- ‘A recente ligeira melhoria das taxas de crescimento do PIB na zona euro (é preciso uma lupa para se ficar realmente impressionado) levou a declarações de vitória dos responsáveis políticos europeus, sugerindo que os programas de austeridade impostos a países da moeda única estão a dar frutos. Estes mesmos políticos sentem-se vingados e usam o pequeno volte-face nas taxas de crescimento como prova de que a austeridade, embora dolorosa, funcionou e deve dar confiança para o futuro. Mas será assim?
Os programas de austeridade que foram postos em movimento depois de 2010 não pararam o crescimento explosivo dos rácios da dívida. Pelo contrário. Os países que impuseram os programas de austeridade mais intensos, como a Grécia, Portugal e Espanha viram os seus rácios de dívida aumentar ainda mais. O mecanismo que está por trás é bem conhecido. As recessões que grassavam nestes países eram "recessões de folha de balanço" nas quais os agentes privados tentavam desesperadamente reduzir os seus níveis de endividamento.
Quando por insistência da Comissão Europeia e dos países credores, os governos do Sul da Europa foram também forçados a reduzir os seus níveis de dívida, um círculo vicioso foi posto em ação levando a mais profundas recessões, ou mesmo a depressões semelhantes às dos anos 30 do século passado em alguns deles. Estas depressões cavadas provocaram menos receitas por parte dos governos. Em resultado deste círculo vicioso os programas de austeridade foram particularmente ineficazes na redução dos défices orçamentais totais. Num estudo que fiz para o Centro de Estudos de Política Europeia, calculava que um aumento médio de 1% na austeridade só leva a uma melhoria de 0,5% no equilíbrio orçamental.
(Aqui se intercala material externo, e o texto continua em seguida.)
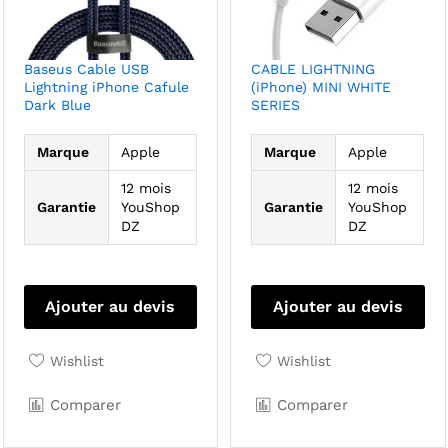
Baseus Cable USB
CABLE LIGHTNING
Lightning iPhone Cafule
(iPhone) MINI WHITE
Dark Blue
SERIES
Marque
Apple
Marque
Apple
12 mois
12 mois
Garantie
YouShop
Garantie
YouShop
DZ
DZ
Ajouter au devis
Ajouter au devis
Wishlist
Wishlist
Comparer
Comparer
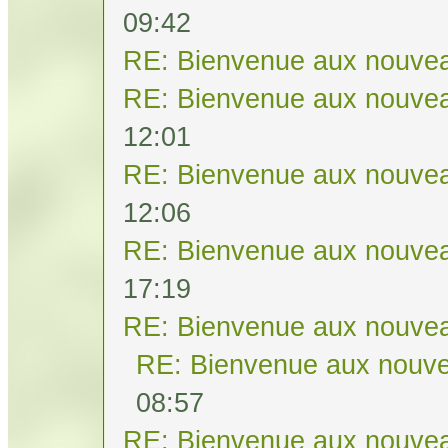
09:42
RE: Bienvenue aux nouvea
RE: Bienvenue aux nouvea
12:01
RE: Bienvenue aux nouvea
12:06
RE: Bienvenue aux nouvea
17:19
RE: Bienvenue aux nouvea
RE: Bienvenue aux nouve
08:57
RE: Bienvenue aux nouvea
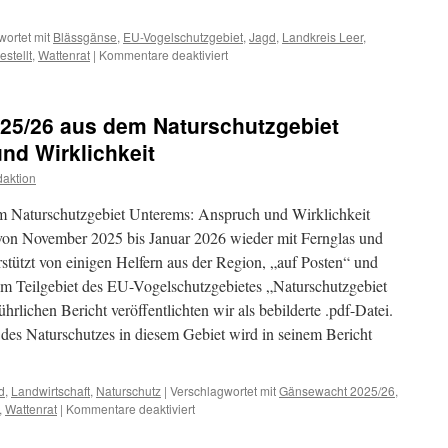
ortet mit
Blässgänse
,
EU-Vogelschutzgebiet
,
Jagd
,
Landkreis Leer
,
für
stellt
,
Wattenrat
|
Kommentare deaktiviert
Illegale
Blässgansjagd
im
25/26 aus dem Naturschutzgebiet
EU-
Vogelschutzgebiet:
nd Wirklichkeit
Nordwest
aktion
Zeitung
zur
m Naturschutzgebiet Unterems: Anspruch und Wirklichkeit
Einstellung
des
 von November 2025 bis Januar 2026 wieder mit Fernglas und
Ermittlungsverfahrens
stützt von einigen Helfern aus der Region, „auf Posten“ und
im Teilgebiet des EU-Vogelschutzgebietes „Naturschutzgebiet
rlichen Bericht veröffentlichten wir als bebilderte .pdf-Datei.
des Naturschutzes in diesem Gebiet wird in seinem Bericht
d
,
Landwirtschaft
,
Naturschutz
|
Verschlagwortet mit
Gänsewacht 2025/26
,
für
,
Wattenrat
|
Kommentare deaktiviert
Gänsewachtbericht
2025/26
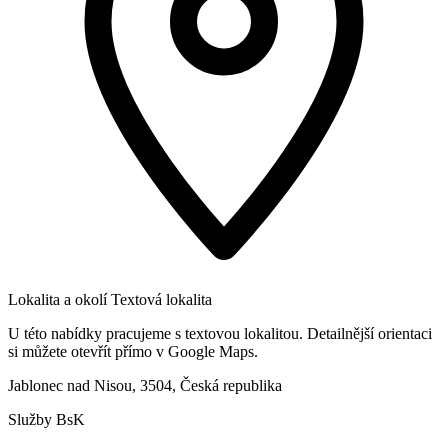
Lokalita a okolí
Textová lokalita
U této nabídky pracujeme s textovou lokalitou. Detailnější orientaci
si můžete otevřít přímo v Google Maps.
Jablonec nad Nisou, 3504, Česká republika
Služby BsK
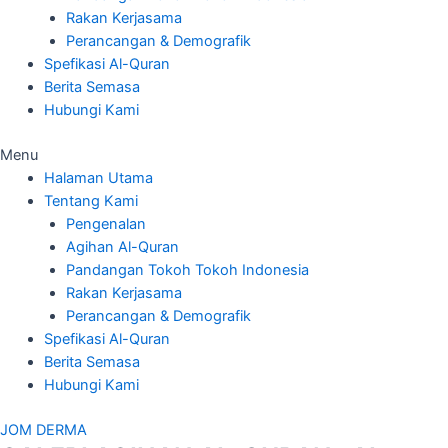
Rakan Kerjasama
Perancangan & Demografik
Spefikasi Al-Quran
Berita Semasa
Hubungi Kami
Menu
Halaman Utama
Tentang Kami
Pengenalan
Agihan Al-Quran
Pandangan Tokoh Tokoh Indonesia
Rakan Kerjasama
Perancangan & Demografik
Spefikasi Al-Quran
Berita Semasa
Hubungi Kami
JOM DERMA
Dito por outras palavras, para melhorar em 1% o equilíbrio orçamental, é necessário um programa de austeridade de pelo menos 2%. Um tal programa de austeridade leva também a uma queda do PIB. Segundo os cálculos do FMI uma austeridade de 1% faz cair o PIB em 1,4. Assim, os programas de austeridade da zona euro impõem um negócio desfavorável para os países do sul da Europa: de forma a melhorar os seus equilíbrios orçamentais em 1%, sacrificam 2,8% do seu PIB.
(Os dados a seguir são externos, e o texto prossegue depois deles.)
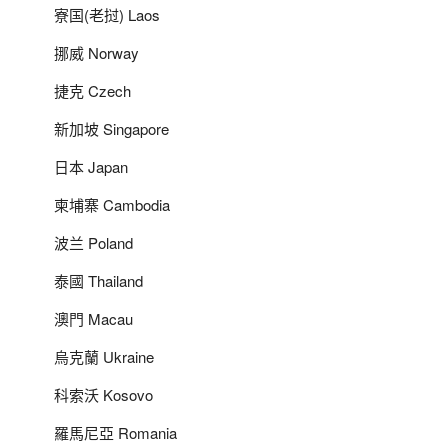
寮国(老挝) Laos
挪威 Norway
捷克 Czech
新加坡 Singapore
日本 Japan
柬埔寨 Cambodia
波兰 Poland
泰國 Thailand
澳門 Macau
烏克蘭 Ukraine
科索沃 Kosovo
羅馬尼亞 Romania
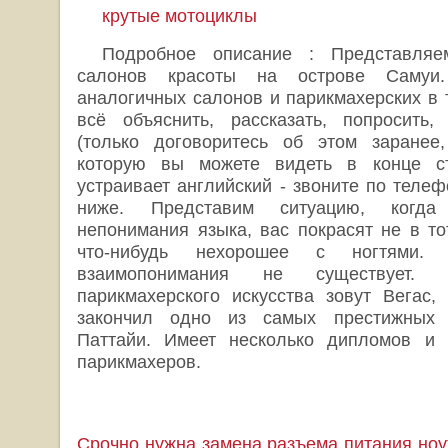
крутые мотоциклы
Подробное описание : Представля
салонов красоты на острове Самуи.
аналогичных салонов и парикмахерских в 
всё объяснить, рассказать, попросить,
(только договоритесь об этом заранее,
которую вы можете видеть в конце ст
устраивает английский - звоните по телеф
ниже. Представим ситуацию, когда 
непонимания языка, вас покрасят не в то
что-нибудь нехорошее с ногтями. 
взаимопонимания не существует. 
парикмахерского искусства зовут Вегас
закончил одно из самых престижных 
Паттайи. Имеет несколько дипломов и 
парикмахеров.
Срочно нужна замена разъема питания ноу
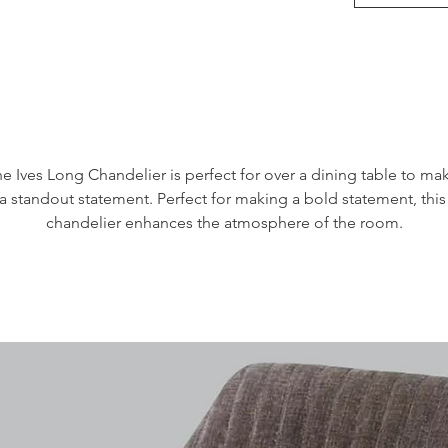
e Ives Long Chandelier is perfect for over a dining table to mak
a standout statement. Perfect for making a bold statement, this 
chandelier enhances the atmosphere of the room.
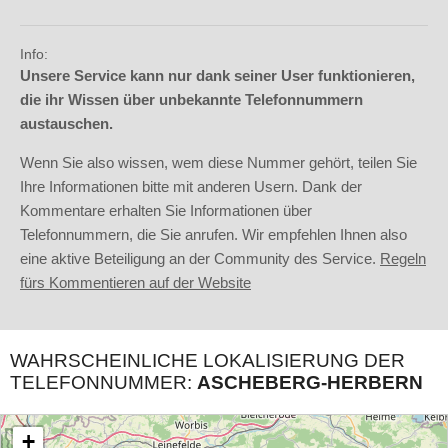
Info:
Unsere Service kann nur dank seiner User funktionieren,
die ihr Wissen über unbekannte Telefonnummern
austauschen.
Wenn Sie also wissen, wem diese Nummer gehört, teilen Sie
Ihre Informationen bitte mit anderen Usern. Dank der
Kommentare erhalten Sie Informationen über
Telefonnummern, die Sie anrufen. Wir empfehlen Ihnen also
eine aktive Beteiligung an der Community des Service.
Regeln
fürs Kommentieren auf der Website
WAHRSCHEINLICHE LOKALISIERUNG DER
TELEFONNUMMER:
ASCHEBERG-HERBERN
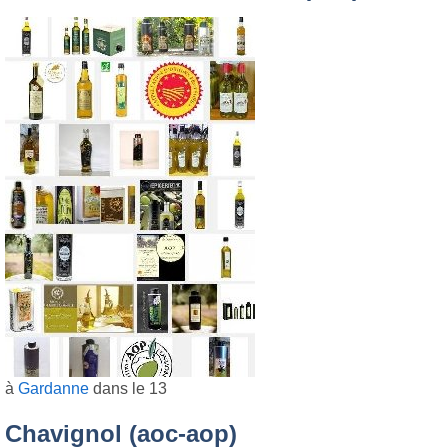
à
Gardanne
dans le 13
Chavignol (aoc-aop)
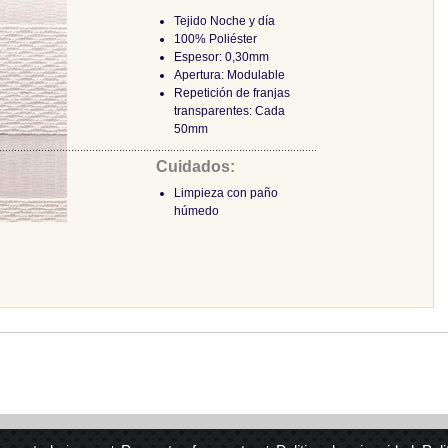
Tejido Noche y día
100% Poliéster
Espesor: 0,30mm
Apertura: Modulable
Repetición de franjas
transparentes: Cada
50mm
Cuidados:
Limpieza con paño
húmedo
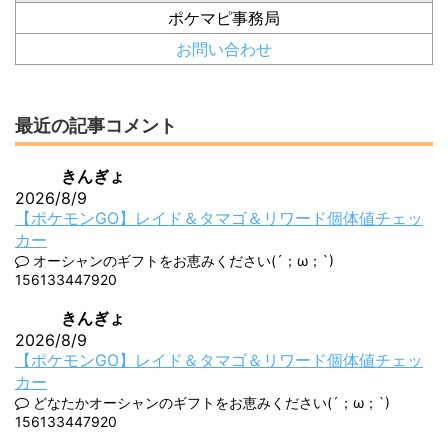
ポケマピ事務局
お問い合わせ
最近の記事コメント
きんぎょ
2026/8/9
【ポケモンGO】レイド＆タマゴ＆リワード個体値チェッ
カー
オーシャンのギフトをお恵みください(´；ω；`)
156133447920
きんぎょ
2026/8/9
【ポケモンGO】レイド＆タマゴ＆リワード個体値チェッ
カー
どなたかオーシャンのギフトをお恵みください(´；ω；`)
156133447920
Alguns observadores têm argumentado que este é um preço necessário para reformar os desequilíbrios na zona euro. Mas será assim? A questão não é se a periferia tem de praticar a austeridade ou não. Tem (embora lhes devesse ser dado mais tempo). A questão é se para a zona euro como um todo um ajustamento mais simétrico não poderia melhorar o balanço desfavorável entre equilíbrio orçamental e crescimento económico da periferia. Defendo que um ajustamento fiscal mais simétrico, juntamente com a decisão dos países credores do norte de estimularem as suas economias, teria reduzido o preço que os países do sul europeu tiveram que pagar (em termos de perdas de produção) para alcançar uma dada melhoria nos seus equilíbrios orçamentais.
Outra forma de ver o poder deste argumento é o que exponho a seguir. A imposição de programas de austeridade na zona euro tem sido vítima da "falácia da composição". O que resulta para uma nação falha quando todos os países aplicam as mesmas políticas. Quando um país é forçado a poupar mais com um programa de austeridade isso pode resultar quando é só ele a proceder assim. Nesse caso, a tentativa de aumentar as poupanças e desta forma criar um superavit da conta corrente é facilitada pelo facto de os outros continuarem a gastar, isto é, aceitarem défices das suas balanças. Quando porém todos os países tentam poupar mais ao mesmo tempo, isto é, quando todos tentam criar superavits, as tentativas individuais de cada país tornam mais difícil para os outros alcançar o mesmo objetivo, forçando-os a aumentar os esforços de austeridade. No final, não terão êxito, mas o PIB será menor em toda a parte.
É surpreendente que a Comissão Europeia como guardiã dos interesses da zona euro como um todo não tenha levado em conta as implicações dos programas de austeridade generalizados para todo o sistema. Isto pode ter que ver com o facto de a Comissão agir como um agente de defesa dos interesses das nações credoras do Norte e não dos interesses da zona euro como um todo. É tempo de a Comissão agarrar o seu papel de defensora dos países devedores com o mesmo vigor com que defende os interesses dos credores. É tempo também de a Comissão insistir e possivelmente enviar troikas para os países credores para se assegurar de que eles cumprem a sua parte dos processos de ajustamento. As nações devedoras do sul enfrentam hoje um legado de níveis insustentáveis de dívida que continuará a arrastá-las para baixo durante muitos anos, se não décadas. A incapacidade das nações credoras e da Comissão Europeia que as representa de pensarem em termos dos interesses de todo o sistema cairá sobre eles como uma vingança quando os credores tiverem de aceitar a reestruturação da dívida dos países do sul da zona euro.’